Periodismo se sigue haciendo y en algunos casos tan bien o mejor que nunca. Lo que está en crisis es el negocio, como contaba José Sanclemente aquí. A la caída drástica de las ventas de los diarios en papel se une el hundimiento de la publicidad hasta en las webs por primera vez. Prisa se reúne para ver si vende El País y la Cadena Ser, por los que ha recibido una oferta. De momento, le parece de insuficiente cuantía. Tampoco ayudan esas apuestas reiteradas de tantas cabeceras, telediarios y tertulias por la mentira desnuda y dura vinculada a los eternos intereses del poder en España.

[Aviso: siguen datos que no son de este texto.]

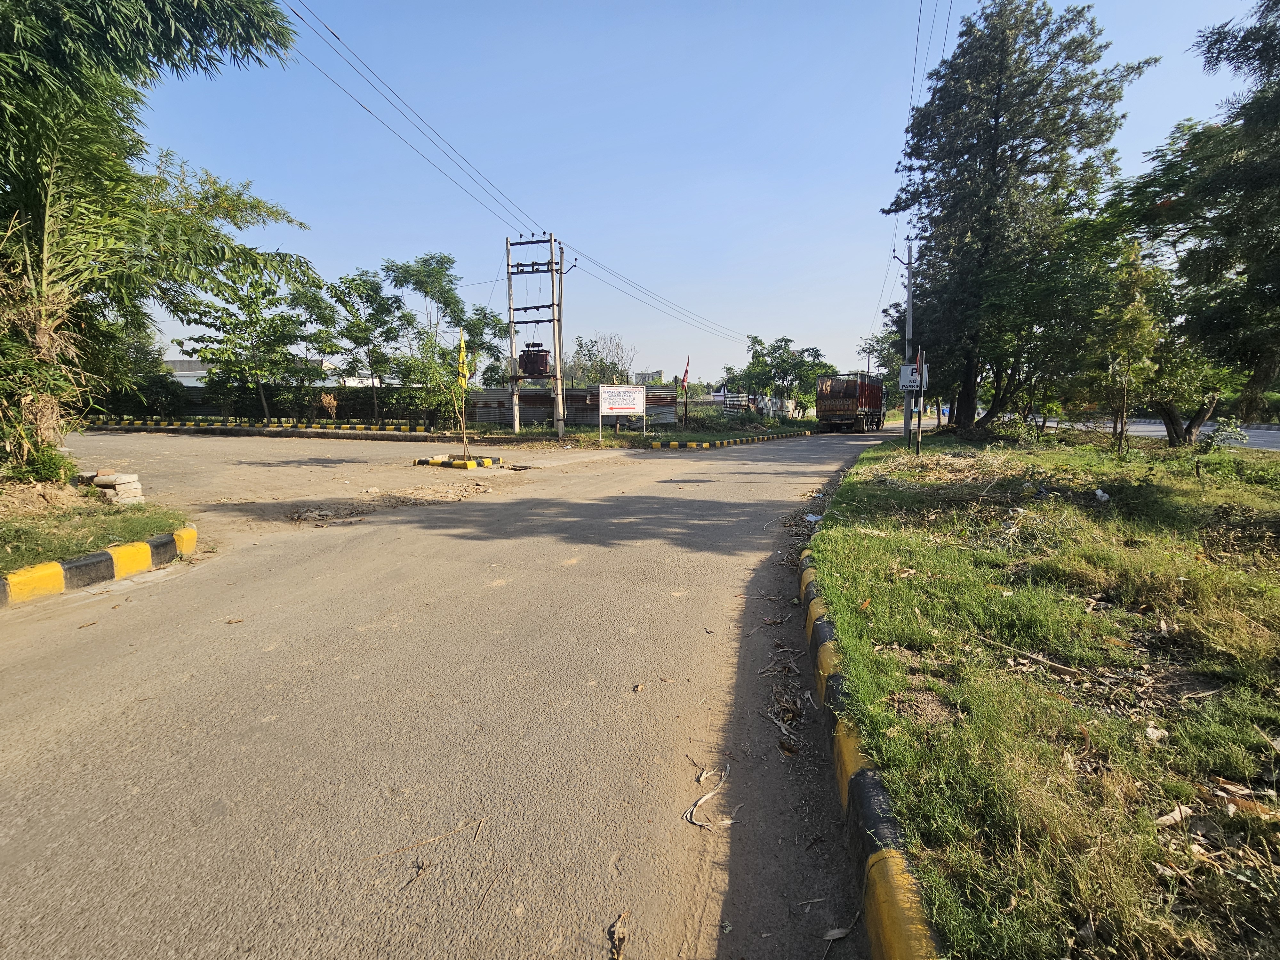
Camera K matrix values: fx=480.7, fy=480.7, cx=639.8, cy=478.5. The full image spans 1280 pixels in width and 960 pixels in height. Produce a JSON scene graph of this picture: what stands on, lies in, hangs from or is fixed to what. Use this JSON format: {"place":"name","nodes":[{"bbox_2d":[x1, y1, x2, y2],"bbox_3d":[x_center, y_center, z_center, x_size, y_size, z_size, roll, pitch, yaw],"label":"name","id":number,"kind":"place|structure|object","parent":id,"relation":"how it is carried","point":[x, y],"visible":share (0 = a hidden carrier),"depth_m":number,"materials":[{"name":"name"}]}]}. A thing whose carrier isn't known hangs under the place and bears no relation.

Si ni la educación del viejo régimen llegó a cortarnos las alas –aunque doliera–, la de 2020 debe aspirar a formar el criterio ante la información que llega por todas las pantallas y todos los sonidos. Ambas son, siguen siendo, las bases de la ciudadanía. Una asignatura, la Educación en esa materia, por cierto que el PP logró retirar del temario de la Ley de Educación de Rodríguez Zapatero. La derecha y los obispos que la decían “basada en criterios propios del relativismo moral y de la llamada ideología de género”. Llegaron a las manifestaciones en la calle o a dar la asignatura en inglés. Es lo que de nuevo reeditan. La Conferencia Episcopal ya se ha pronunciado rechazando la Ley Celáa.

No hubiera llegado a La Moncloa un gobierno como el que tenemos en España si esas continuas zancadillas de la involución se hubieran impuesto. El mundo avanza y nutre de conocimientos a la sociedad y buena parte de los ciudadanos lo saben.